Pretoria a invoqué vendredi devant la justice sud-africaine l'immunité diplomatique du président soudanais Omar el-Béchir, inculpé par la Cour pénale internationale (CPI), pour justifier son refus de ne pas l'avoir arrêté en 2015, une affaire qui avait provoqué une vive polémique.
Le dirigeant soudanais est, depuis 2009, sous le coup d'un mandat d'arrêt de la CPI pour crimes contre l'humanité, crimes de guerre et génocide dans le conflit au Darfour (ouest du Soudan) qui a fait plus de 300.000 morts.

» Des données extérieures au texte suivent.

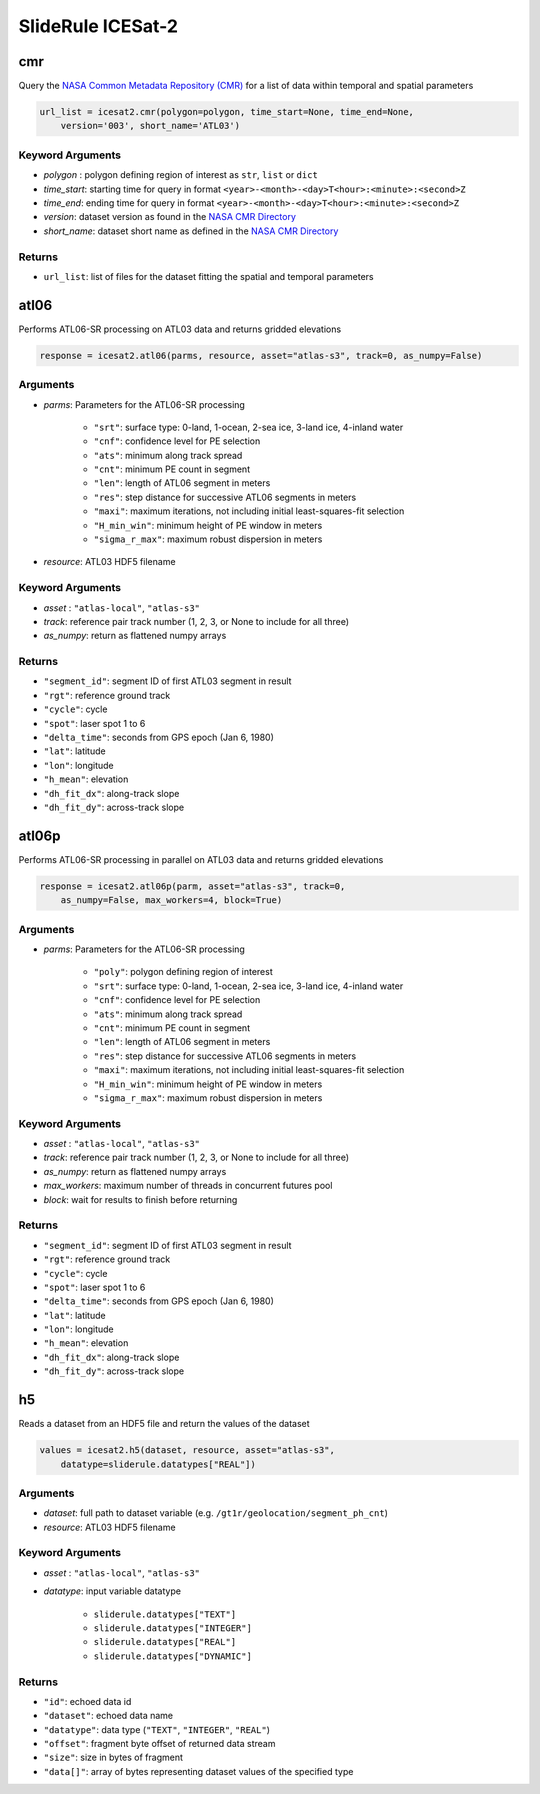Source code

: ==================
SlideRule ICESat-2
==================


cmr
###

Query the `NASA Common Metadata Repository (CMR) <https://cmr.earthdata.nasa.gov/search>`_ for a list of data within temporal and spatial parameters

.. code-block:: python

    url_list = icesat2.cmr(polygon=polygon, time_start=None, time_end=None,
        version='003', short_name='ATL03')

Keyword Arguments
-----------------

- `polygon` : polygon defining region of interest as ``str``, ``list`` or ``dict``
- `time_start`: starting time for query in format ``<year>-<month>-<day>T<hour>:<minute>:<second>Z``
- `time_end`: ending time for query in format ``<year>-<month>-<day>T<hour>:<minute>:<second>Z``
- `version`: dataset version as found in the `NASA CMR Directory <https://cmr.earthdata.nasa.gov/search/site/collections/directory/eosdis>`_
- `short_name`: dataset short name as defined in the `NASA CMR Directory <https://cmr.earthdata.nasa.gov/search/site/collections/directory/eosdis>`_

Returns
-------

- ``url_list``: list of files for the dataset fitting the spatial and temporal parameters

atl06
#####

Performs ATL06-SR processing on ATL03 data and returns gridded elevations

.. code-block:: python

    response = icesat2.atl06(parms, resource, asset="atlas-s3", track=0, as_numpy=False)

Arguments
---------

- `parms`: Parameters for the ATL06-SR processing

    * ``"srt"``: surface type: 0-land, 1-ocean, 2-sea ice, 3-land ice, 4-inland water
    * ``"cnf"``: confidence level for PE selection
    * ``"ats"``: minimum along track spread
    * ``"cnt"``: minimum PE count in segment
    * ``"len"``: length of ATL06 segment in meters
    * ``"res"``: step distance for successive ATL06 segments in meters
    * ``"maxi"``: maximum iterations, not including initial least-squares-fit selection
    * ``"H_min_win"``: minimum height of PE window in meters
    * ``"sigma_r_max"``: maximum robust dispersion in meters
- `resource`: ATL03 HDF5 filename

Keyword Arguments
-----------------

- `asset` : ``"atlas-local"``, ``"atlas-s3"``
- `track`: reference pair track number (1, 2, 3, or None to include for all three)
- `as_numpy`: return as flattened numpy arrays

Returns
-------

- ``"segment_id"``: segment ID of first ATL03 segment in result
- ``"rgt"``: reference ground track
- ``"cycle"``: cycle
- ``"spot"``: laser spot 1 to 6
- ``"delta_time"``: seconds from GPS epoch (Jan 6, 1980)
- ``"lat"``: latitude
- ``"lon"``: longitude
- ``"h_mean"``: elevation
- ``"dh_fit_dx"``: along-track slope
- ``"dh_fit_dy"``: across-track slope


atl06p
######

Performs ATL06-SR processing in parallel on ATL03 data and returns gridded elevations

.. code-block:: python

    response = icesat2.atl06p(parm, asset="atlas-s3", track=0,
        as_numpy=False, max_workers=4, block=True)

Arguments
---------

- `parms`: Parameters for the ATL06-SR processing

    * ``"poly"``: polygon defining region of interest
    * ``"srt"``: surface type: 0-land, 1-ocean, 2-sea ice, 3-land ice, 4-inland water
    * ``"cnf"``: confidence level for PE selection
    * ``"ats"``: minimum along track spread
    * ``"cnt"``: minimum PE count in segment
    * ``"len"``: length of ATL06 segment in meters
    * ``"res"``: step distance for successive ATL06 segments in meters
    * ``"maxi"``: maximum iterations, not including initial least-squares-fit selection
    * ``"H_min_win"``: minimum height of PE window in meters
    * ``"sigma_r_max"``: maximum robust dispersion in meters

Keyword Arguments
-----------------

- `asset` : ``"atlas-local"``, ``"atlas-s3"``
- `track`: reference pair track number (1, 2, 3, or None to include for all three)
- `as_numpy`: return as flattened numpy arrays
- `max_workers`: maximum number of threads in concurrent futures pool
- `block`: wait for results to finish before returning

Returns
-------

- ``"segment_id"``: segment ID of first ATL03 segment in result
- ``"rgt"``: reference ground track
- ``"cycle"``: cycle
- ``"spot"``: laser spot 1 to 6
- ``"delta_time"``: seconds from GPS epoch (Jan 6, 1980)
- ``"lat"``: latitude
- ``"lon"``: longitude
- ``"h_mean"``: elevation
- ``"dh_fit_dx"``: along-track slope
- ``"dh_fit_dy"``: across-track slope

h5
##

Reads a dataset from an HDF5 file and return the values of the dataset

.. code-block:: python

    values = icesat2.h5(dataset, resource, asset="atlas-s3",
        datatype=sliderule.datatypes["REAL"])

Arguments
---------

- `dataset`: full path to dataset variable (e.g. ``/gt1r/geolocation/segment_ph_cnt``)
- `resource`: ATL03 HDF5 filename

Keyword Arguments
-----------------

- `asset` : ``"atlas-local"``, ``"atlas-s3"``
- `datatype`: input variable datatype

    * ``sliderule.datatypes["TEXT"]``
    * ``sliderule.datatypes["INTEGER"]``
    * ``sliderule.datatypes["REAL"]``
    * ``sliderule.datatypes["DYNAMIC"]``

Returns
-------

- ``"id"``: echoed data id
- ``"dataset"``: echoed data name
- ``"datatype"``: data type (``"TEXT"``, ``"INTEGER"``, ``"REAL"``)
- ``"offset"``: fragment byte offset of returned data stream
- ``"size"``: size in bytes of fragment
- ``"data[]"``: array of bytes representing dataset values of the specified type
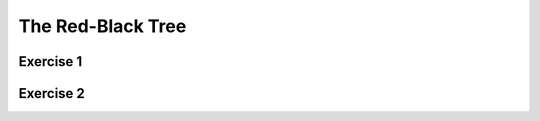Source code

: .. This file is part of the OpenDSA eTextbook project. See
.. http://opendsa.org for more details.
.. Copyright (c) 2012-2020 by the OpenDSA Project Contributors, and
.. distributed under an MIT open source license.

.. avmetadata::
   :author: Cliff Shaffer
   :requires: BST
   :satisfies:
   :topic: Red-Black Tree

The Red-Black Tree
==================

Exercise 1
----------

.. avembed:: AV/Development/redBlackTreeColoring.html pe
   :long_name: Red-Black Tree Coloring Exercise


Exercise 2
----------

.. avembed:: AV/Development/redBlackTreePRO.html pe
   :long_name: Red-Black Tree Proficiency Exercise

En juin 2015, alors qu'Omar el-Béchir participait en Afrique du Sud à un sommet de l'Union africaine (UA), un tribunal de Pretoria lui avait interdit de quitter le territoire, dans l'attente d'un jugement définitif. Mais le gouvernement sud-africain avait laissé le président soudanais reprendre son avion, qui plus est depuis une base militaire.
L'Etat sud-africain avait néanmoins fait appel de la décision de justice qui lui avait ordonné d'arrêter Omar el-Béchir. Un appel, rejeté en septembre par la justice.
Mécontent, le ministère sud-africain de la Justice avait alors saisi la Cour suprême d'appel.
Lors de l'audience vendredi à Bloemfontein (centre), Pretoria a fait valoir qu'Omar el-Béchir ne pouvait pas être arrêté, conformément à la législation sud-africaine sur l'immunité diplomatique. "Qu'il s'agisse d'un génocide ou d'une simple contravention, la section 4 de la loi sur l'immunité diplomatique accorde l'immunité à un chef de l'Etat tant qu'il est en exercice", a affirmé Jeremy Gauntlett, l'avocat représentant le ministère de la Justice.
Omar el-Béchir "bénéficiait-il d'une immunité en vertu de la loi sud-africaine quand il est venu en juin ?", a réagi l'accusation. "La réponse est simple et on la trouve" dans le Traité de Rome instituant la CPI, a estimé Wim Trengove représentant l'organisation sud-africaine SALC qui avait obtenu de la justice de faire arrêter le président soudanais.
Selon l'avocat, un dirigeant en exercice ne peut pas profiter de sa fonction pour échapper à la CPI. "C'est absolument clair et sans ambiguïté", a-t-il estimé.
L'audience doit durer la journée de vendredi à la Cour suprême d'appel, qui devrait se prononcer ultérieurement sur la recevabilité ou non de sa saisine par l'Etat.
Ce dernier épisode judiciaire sur l'affaire Béchir intervient alors que les dirigeants africains envisagent de se retirer de la CPI, accusée de "s'acharner beaucoup plus sur l'Afrique, sur les chefs d'Etats africains, y compris des chefs d'Etat en exercice" que sur le reste du monde, selon les termes du président tchadien Idriss Deby, président en exercice de l'UA.